Il vaudra mieux vivre en Suisse?
L'Unédic, dans un document interne fin octobre, relevait toutefois que le principe d'un coefficient «pourrait être considéré comme non conforme au cadre légal actuel et nécessiter sa modification préalable». Les associations de frontaliers dénoncent des mesures «discriminatoires». «On est prêt à aller en justice», affirme à l'AFP Pierre Fleury, un responsable de l'Amicale des frontaliers, une association basée à Morteau (Doux), qui revendique 11'000 adhérents.
«C'est injuste. La France cherche à absorber au travers des frontaliers son incapacité à gérer le chômage», dénonce une de leurs membres, une trentenaire travaillant dans le marketing à Genève et souhaitant garder l'anonymat. Avec son mari, également frontalier, ils consultent l'association «pour savoir si au final ce n'est pas mieux de vivre» en Suisse, dit-elle, à l'AFP. Un projet auquel le couple songeait déjà mais que les discussions sur l'indemnisation chômage ont «accéléré».
Les frontaliers sont «inquiets» et ceux qui sont au chômage ont maintenant «un sentiment de honte»: «Ils ont l'impression de voler quelque chose à la France», se désole Ibrahima Diao, juriste de l'Amicale des frontaliers à Gaillard, près de Genève.
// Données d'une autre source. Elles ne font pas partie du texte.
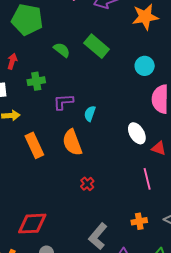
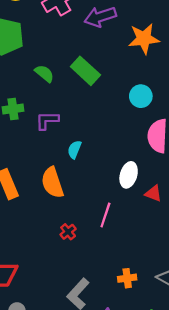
purple L-shape: (63, 102) -> (47, 120), moved
white ellipse: (137, 133) -> (129, 175), turned 45
pink line: (147, 179) -> (105, 215), moved, turned 30

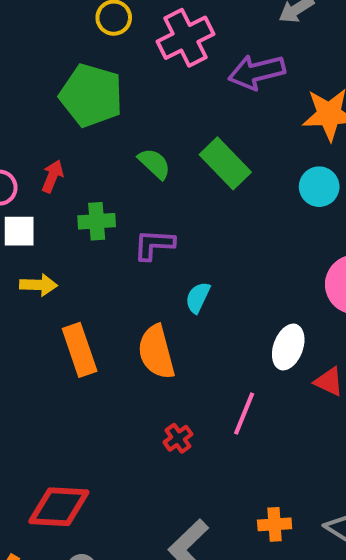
cyan circle: (141, 96) -> (319, 187), moved

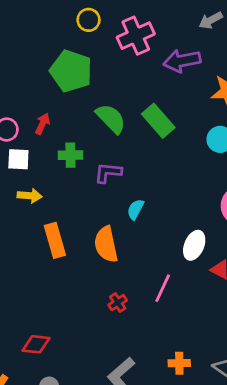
green semicircle: (154, 164) -> (111, 119), size x1.4
red diamond: (59, 507) -> (36, 344), size x0.7

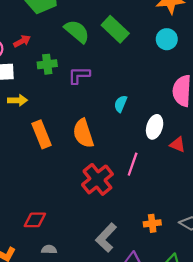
red arrow: (42, 124) -> (22, 41), turned 42
cyan semicircle: (135, 209) -> (121, 104), moved
red cross: (118, 303) -> (97, 179), size x2.0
Le règlement européen prévoit des compensations financières entre Etats: le reversement par le pays d'emploi d'entre trois et cinq mois de prestations chômage au pays de résidence. Un montant jugé par tous insuffisant face au nombre croissant de frontaliers résidant en France et travaillant en Suisse.
Dialoguer avec la Confédération
Fin septembre, un peu plus de la moitié (57,4%) des 403'000 frontaliers travaillant en Suisse étaient domiciliés en France, à savoir 231'456 personnes, un chiffre qui a doublé depuis 2007. Les associations de frontaliers disent tirer la sonnette d'alarme depuis des années. En 2019, les Etats avaient trouvé un accord pour que les frontaliers sans emploi soient pris en charge par le pays où ils travaillaient.
«Au moment du vote au Parlement européen, plusieurs ont mis leur veto», explique la responsable du pôle transfrontalier à la Fédération des entreprises romandes, Guylaine Riondel-Besson, à Genève. Le règlement européen prévoit que dans le cadre d'un accord bilatéral la France puisse demander à la Suisse une compensation plus élevée. «Il faudrait arrêter de taper sur le frontalier, c'est aux Etats à discuter entre eux», demande-t-elle.
Un appel à négocier avec Berne lancé aussi par les associations ainsi que par des députés et sénateurs de Haute-Savoie, qui ont envoyé un courrier à la Confédération. «Aujourd'hui, l'Etat français est dans une situation financière difficile» mais «il est important de ne pas stigmatiser» les frontaliers, renchérit le maire de Vulbens, Florent Benoit, président de la Communauté de communes du Genevois, regroupant 17 communes de Haute-Savoie. «Ce n'est pas à la France de faire le matelas du modèle social suisse», dit-il, appelant à un «dialogue courtois mais ferme» avec Berne.